Em abril deste ano, Portugal celebrou 50 anos de Democracia. E, quando utilizo o verbo 'celebrar', refiro-me ao sentido literal da palavra, ou seja, com celebrações. As ruas foram tomadas pelo alívio dos portugueses, de diferentes gerações, que saíram para comemorar o que a democracia significa: liberdade. Nas escolas, os professores trabalham o símbolo da liberdade com os alunos e a importância da democracia para o país.
Mas este não é um texto para falar sobre a “Festa dos Cravos”, como é chamada em Portugal. O objetivo aqui é chamar a atenção do Brasil para a importância de olhar para o passado e (re)contar a sua história. E não, não falo sobre o período dos 'Descobrimentos' para estabelecer uma relação entre Brasil e Portugal; afinal, 'descobrimento' também não seria um termo mais adequado, mas isso é um assunto para outro momento.
A história que precisamos contar é a da ditadura militar, o golpe de 1964, que perdurou até 1985 no Brasil - 21 anos de governos comandados por militares, sem eleições diretas. Mais de duas décadas com Atos Institucionais para privar liberdades, expulsar contrários ao regime, censurar opiniões divergentes, torturar e matar quem fosse contra o que era estabelecido.
As notícias que dominaram o noticiário político brasileiro na terça-feira (19), desviando a atenção da reunião do G20, em que os líderes das principais economias do mundo estavam em solo verde e amarelo, não são apenas reflexo dos acampamentos e dos ataques de janeiro de 2023. São, sobretudo, resultado de um país que insiste em não encarar de frente a ditadura militar, recusando-se a responsabilizar devidamente os militares pelos crimes cometidos naquele período.
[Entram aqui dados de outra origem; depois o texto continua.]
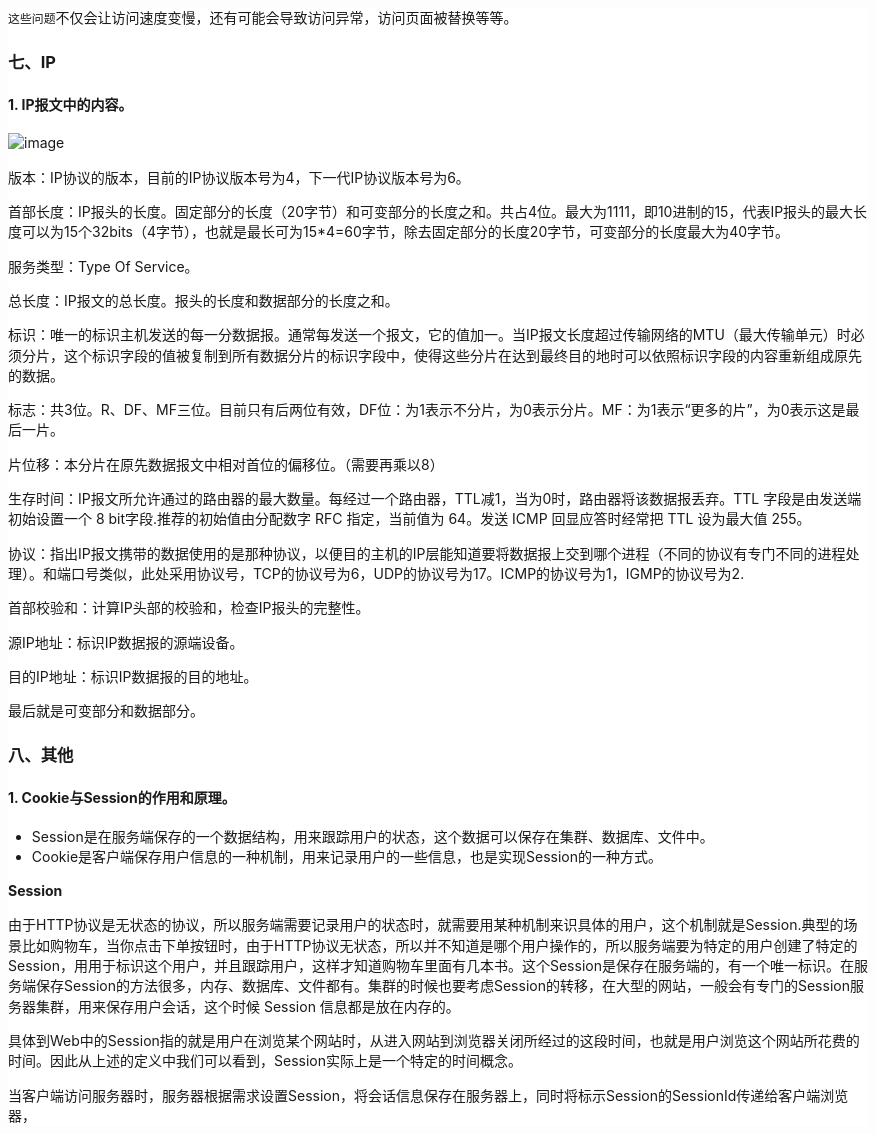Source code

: `这些问题`不仅会让访问速度变慢，还有可能会导致访问异常，访问页面被替换等等。



### 七、IP

#### 1. IP报文中的内容。

![image](https://user-gold-cdn.xitu.io/2020/3/1/17095bb26436e98e?imageView2/0/w/1280/h/960/format/webp/ignore-error/1)

版本：IP协议的版本，目前的IP协议版本号为4，下一代IP协议版本号为6。

首部长度：IP报头的长度。固定部分的长度（20字节）和可变部分的长度之和。共占4位。最大为1111，即10进制的15，代表IP报头的最大长度可以为15个32bits（4字节），也就是最长可为15*4=60字节，除去固定部分的长度20字节，可变部分的长度最大为40字节。

服务类型：Type Of Service。

总长度：IP报文的总长度。报头的长度和数据部分的长度之和。

标识：唯一的标识主机发送的每一分数据报。通常每发送一个报文，它的值加一。当IP报文长度超过传输网络的MTU（最大传输单元）时必须分片，这个标识字段的值被复制到所有数据分片的标识字段中，使得这些分片在达到最终目的地时可以依照标识字段的内容重新组成原先的数据。

标志：共3位。R、DF、MF三位。目前只有后两位有效，DF位：为1表示不分片，为0表示分片。MF：为1表示“更多的片”，为0表示这是最后一片。

片位移：本分片在原先数据报文中相对首位的偏移位。（需要再乘以8）

生存时间：IP报文所允许通过的路由器的最大数量。每经过一个路由器，TTL减1，当为0时，路由器将该数据报丢弃。TTL 字段是由发送端初始设置一个 8 bit字段.推荐的初始值由分配数字 RFC 指定，当前值为 64。发送 ICMP 回显应答时经常把 TTL 设为最大值 255。

协议：指出IP报文携带的数据使用的是那种协议，以便目的主机的IP层能知道要将数据报上交到哪个进程（不同的协议有专门不同的进程处理）。和端口号类似，此处采用协议号，TCP的协议号为6，UDP的协议号为17。ICMP的协议号为1，IGMP的协议号为2.

首部校验和：计算IP头部的校验和，检查IP报头的完整性。

源IP地址：标识IP数据报的源端设备。

目的IP地址：标识IP数据报的目的地址。

最后就是可变部分和数据部分。



### 八、其他

#### 1. Cookie与Session的作用和原理。

- Session是在服务端保存的一个数据结构，用来跟踪用户的状态，这个数据可以保存在集群、数据库、文件中。
- Cookie是客户端保存用户信息的一种机制，用来记录用户的一些信息，也是实现Session的一种方式。

**Session**

由于HTTP协议是无状态的协议，所以服务端需要记录用户的状态时，就需要用某种机制来识具体的用户，这个机制就是Session.典型的场景比如购物车，当你点击下单按钮时，由于HTTP协议无状态，所以并不知道是哪个用户操作的，所以服务端要为特定的用户创建了特定的Session，用用于标识这个用户，并且跟踪用户，这样才知道购物车里面有几本书。这个Session是保存在服务端的，有一个唯一标识。在服务端保存Session的方法很多，内存、数据库、文件都有。集群的时候也要考虑Session的转移，在大型的网站，一般会有专门的Session服务器集群，用来保存用户会话，这个时候 Session 信息都是放在内存的。

具体到Web中的Session指的就是用户在浏览某个网站时，从进入网站到浏览器关闭所经过的这段时间，也就是用户浏览这个网站所花费的时间。因此从上述的定义中我们可以看到，Session实际上是一个特定的时间概念。

当客户端访问服务器时，服务器根据需求设置Session，将会话信息保存在服务器上，同时将标示Session的SessionId传递给客户端浏览器，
Felizmente, temos a arte para contar histórias enquanto a justiça e a política buscam soluções. Filmes como 'Ainda Estou Aqui' (ainda não vi, mas sei que aborda o tema) ajudam a manter viva a memória de figuras como Rubens Paiva. Utilizam a ficção, mesmo que inspirada na vida real, para incutir nas pessoas o desejo de conhecer mais sobre a história. É um trabalho importante, mas não deveria se restringir a esse campo.
Enquanto o nosso país continuar a trilhar o caminho de anistiar os responsáveis pelos horrores de 1964, será difícil evitar os 'sustos' que continuam a surgir no cenário político. No entanto, anualmente discute-se se o evento é golpe ou revolução. Pode-se comemorar? E se isso irritar os militares? E a Comissão da Verdade, criada no governo Dilma Rousseff (PT)? Não há um consenso, pois gritam as opiniões polarizadas. A história fica esquecida. Vira mito, algo inventado para assustar.
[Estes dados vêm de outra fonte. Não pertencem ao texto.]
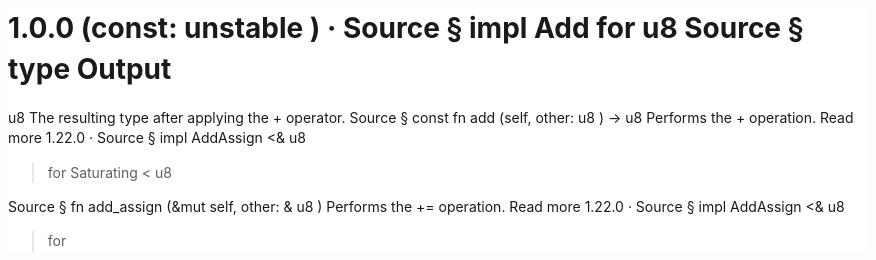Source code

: 1.0.0 (const:
unstable
)
·
Source
§
impl
Add
for
u8
Source
§
type
Output
=
u8
The resulting type after applying the
+
operator.
Source
§
const fn
add
(self, other:
u8
) ->
u8
Performs the
+
operation.
Read more
1.22.0
·
Source
§
impl
AddAssign
<&
u8
> for
Saturating
<
u8
>
Source
§
fn
add_assign
(&mut self, other: &
u8
)
Performs the
+=
operation.
Read more
1.22.0
·
Source
§
impl
AddAssign
<&
u8
> for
Essa recusa em encarar o passado cria um ciclo de impunidade e negação que ainda alimenta a instabilidade no presente. O escritor brasileiro Millôr Fernandes, autor de uma das frases que mais descreve este período, 'O Brasil tem um enorme passado pela frente', estaria, talvez, esperando ansiosamente para que seu pensamento caísse em desuso e envelhecesse. No entanto, cada vez mais, sua opinião se torna latente. Repete-se como um enorme clichê – e necessário.